Convert the listing below into a numbered list with one line per entry, skipping any blank lines and leaving the pictures out.

DATA Start Marker

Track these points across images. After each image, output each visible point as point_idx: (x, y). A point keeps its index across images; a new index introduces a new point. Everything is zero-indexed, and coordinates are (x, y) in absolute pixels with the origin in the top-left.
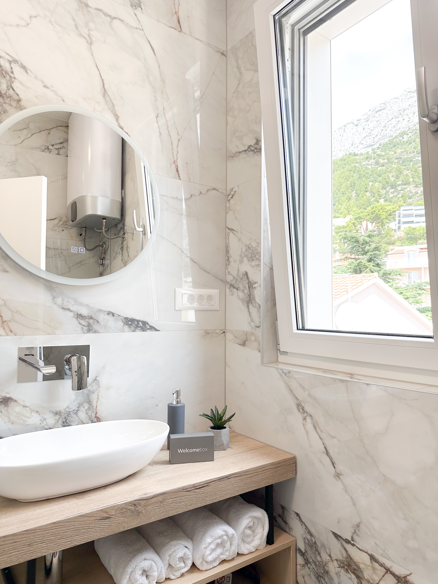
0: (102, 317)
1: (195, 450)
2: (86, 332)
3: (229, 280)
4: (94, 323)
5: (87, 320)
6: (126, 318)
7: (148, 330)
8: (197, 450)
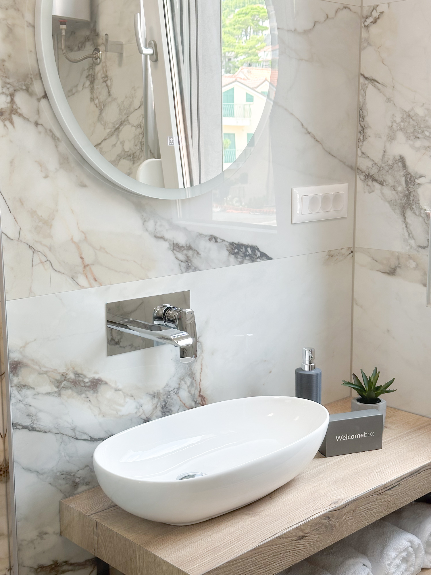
0: (203, 245)
1: (357, 435)
2: (184, 270)
3: (363, 167)
4: (193, 255)
5: (185, 252)
6: (232, 244)
7: (258, 260)
8: (361, 435)
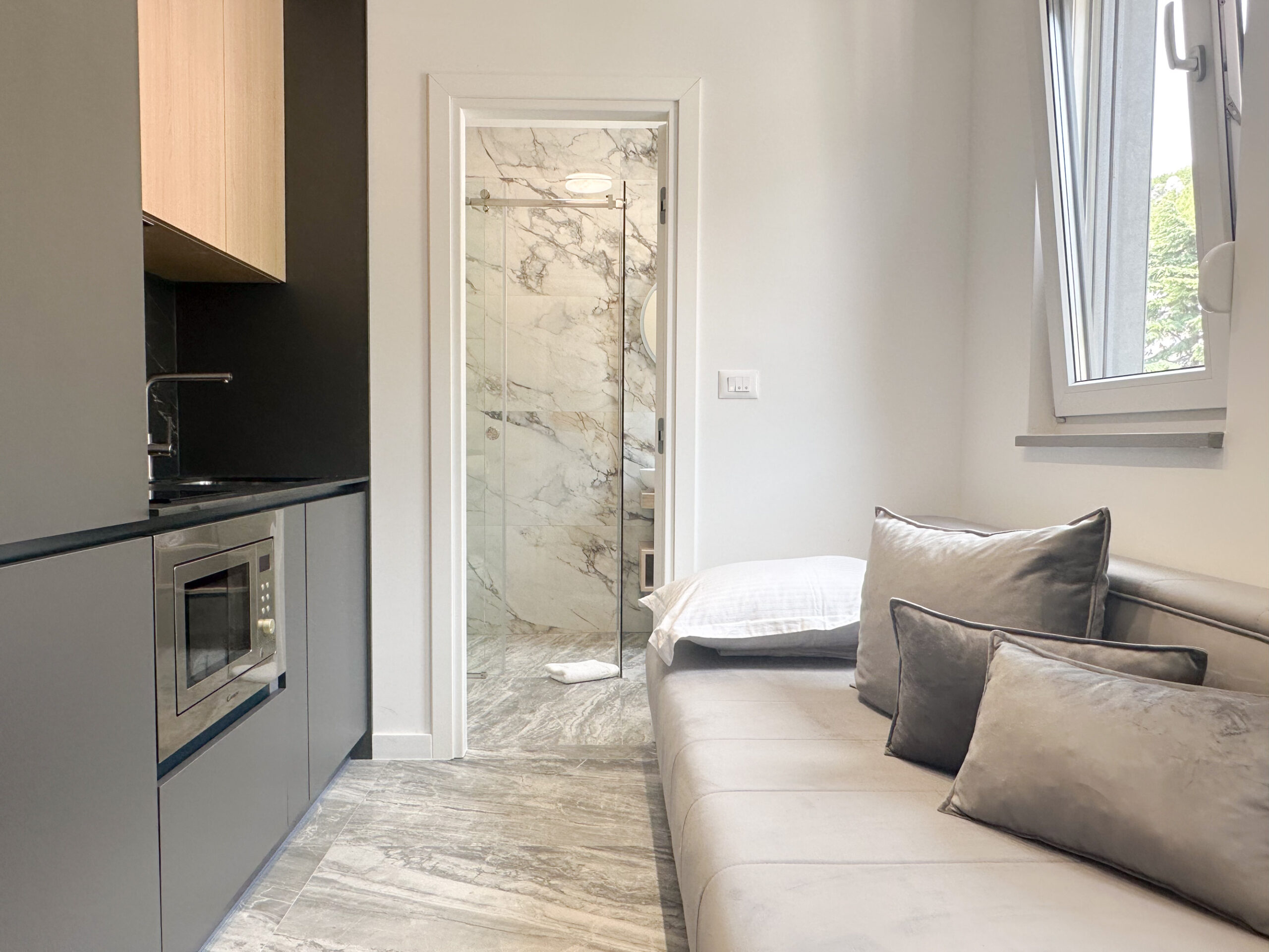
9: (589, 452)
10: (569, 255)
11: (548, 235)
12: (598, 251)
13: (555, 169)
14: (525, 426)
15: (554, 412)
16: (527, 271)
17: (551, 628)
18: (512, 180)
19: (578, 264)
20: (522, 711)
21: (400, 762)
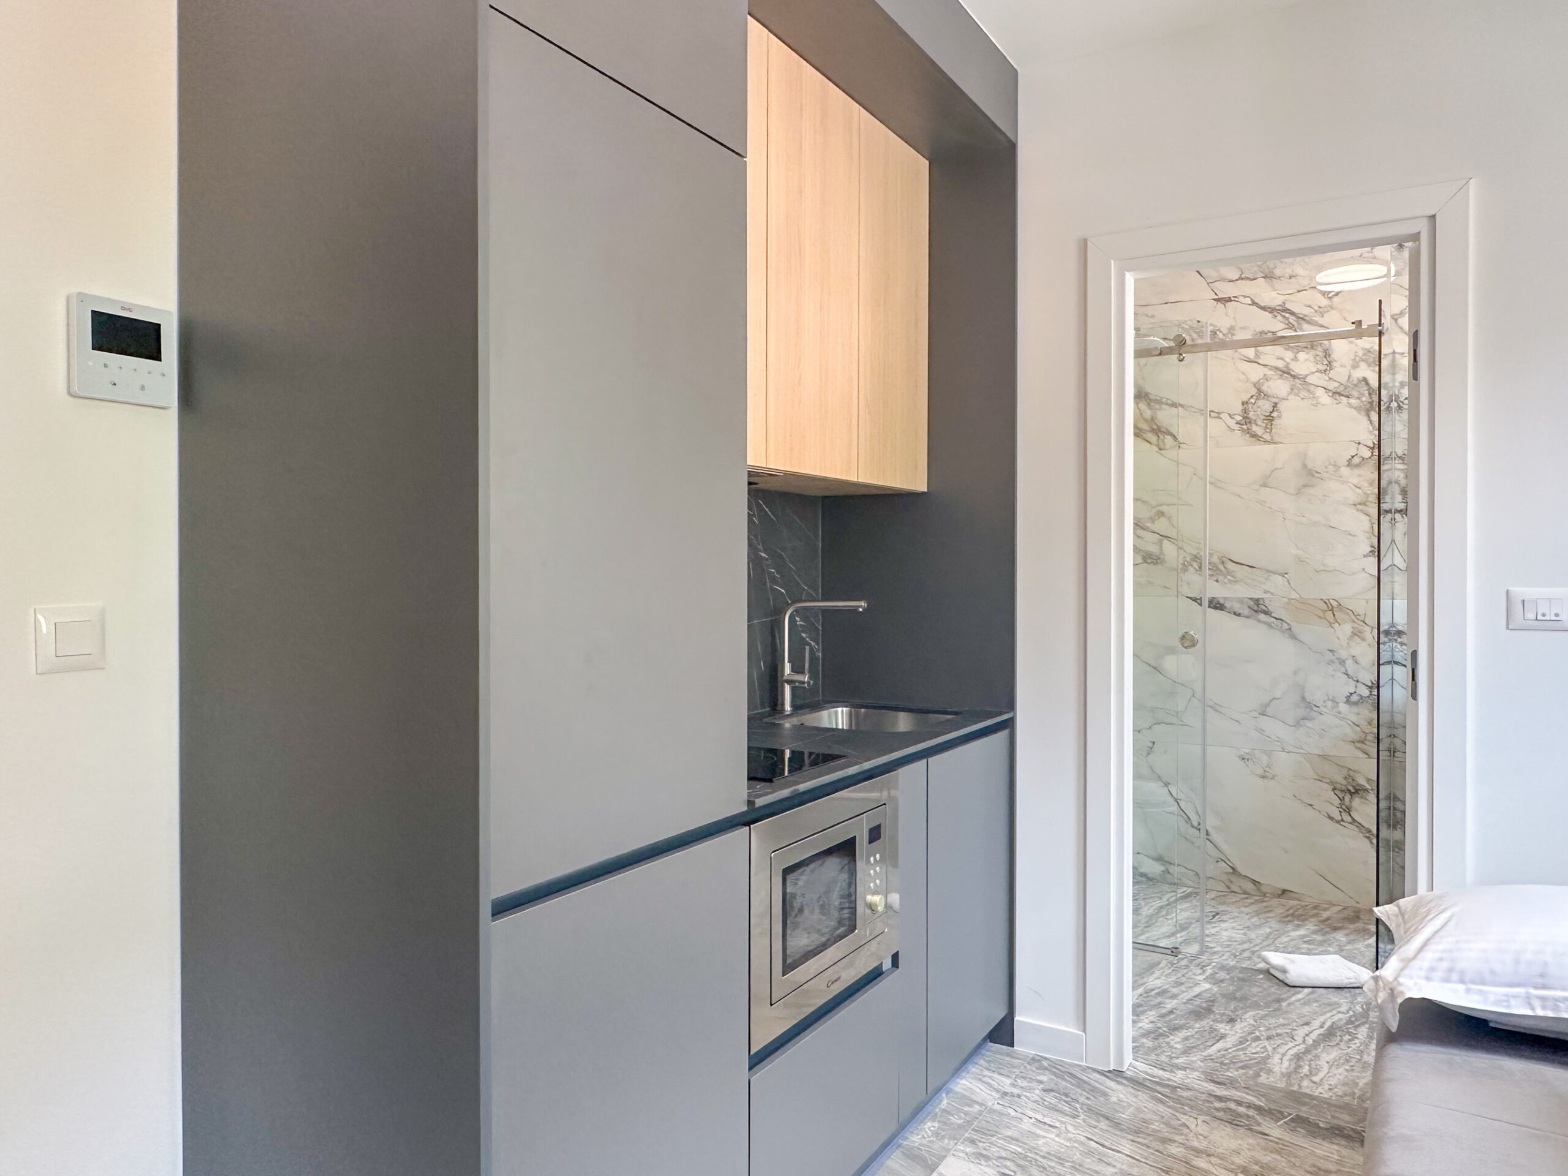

DATA End Marker

**RESULT**.
1. Track these points across images. After each image, output each visible point as point_idx: (x, y). A point keeps its index across images; a new index introduces a new point. Everything is zero-indexed, and coordinates are (x, y) in absolute pixels with the origin in the top-left.
2. 0: (102, 317)
3. 1: (195, 450)
4. 2: (86, 332)
5. 3: (229, 280)
6. 4: (94, 323)
7. 5: (87, 320)
8. 6: (126, 318)
9. 7: (148, 330)
10. 8: (197, 450)
11. 0: (203, 245)
12. 1: (357, 435)
13. 2: (184, 270)
14. 3: (363, 167)
15. 4: (193, 255)
16. 5: (185, 252)
17. 6: (232, 244)
18. 7: (258, 260)
19. 8: (361, 435)
20. 9: (589, 452)
21. 10: (569, 255)
22. 11: (548, 235)
23. 12: (598, 251)
24. 13: (555, 169)
25. 14: (525, 426)
26. 15: (554, 412)
27. 16: (527, 271)
28. 17: (551, 628)
29. 18: (512, 180)
30. 19: (578, 264)
31. 20: (522, 711)
32. 21: (400, 762)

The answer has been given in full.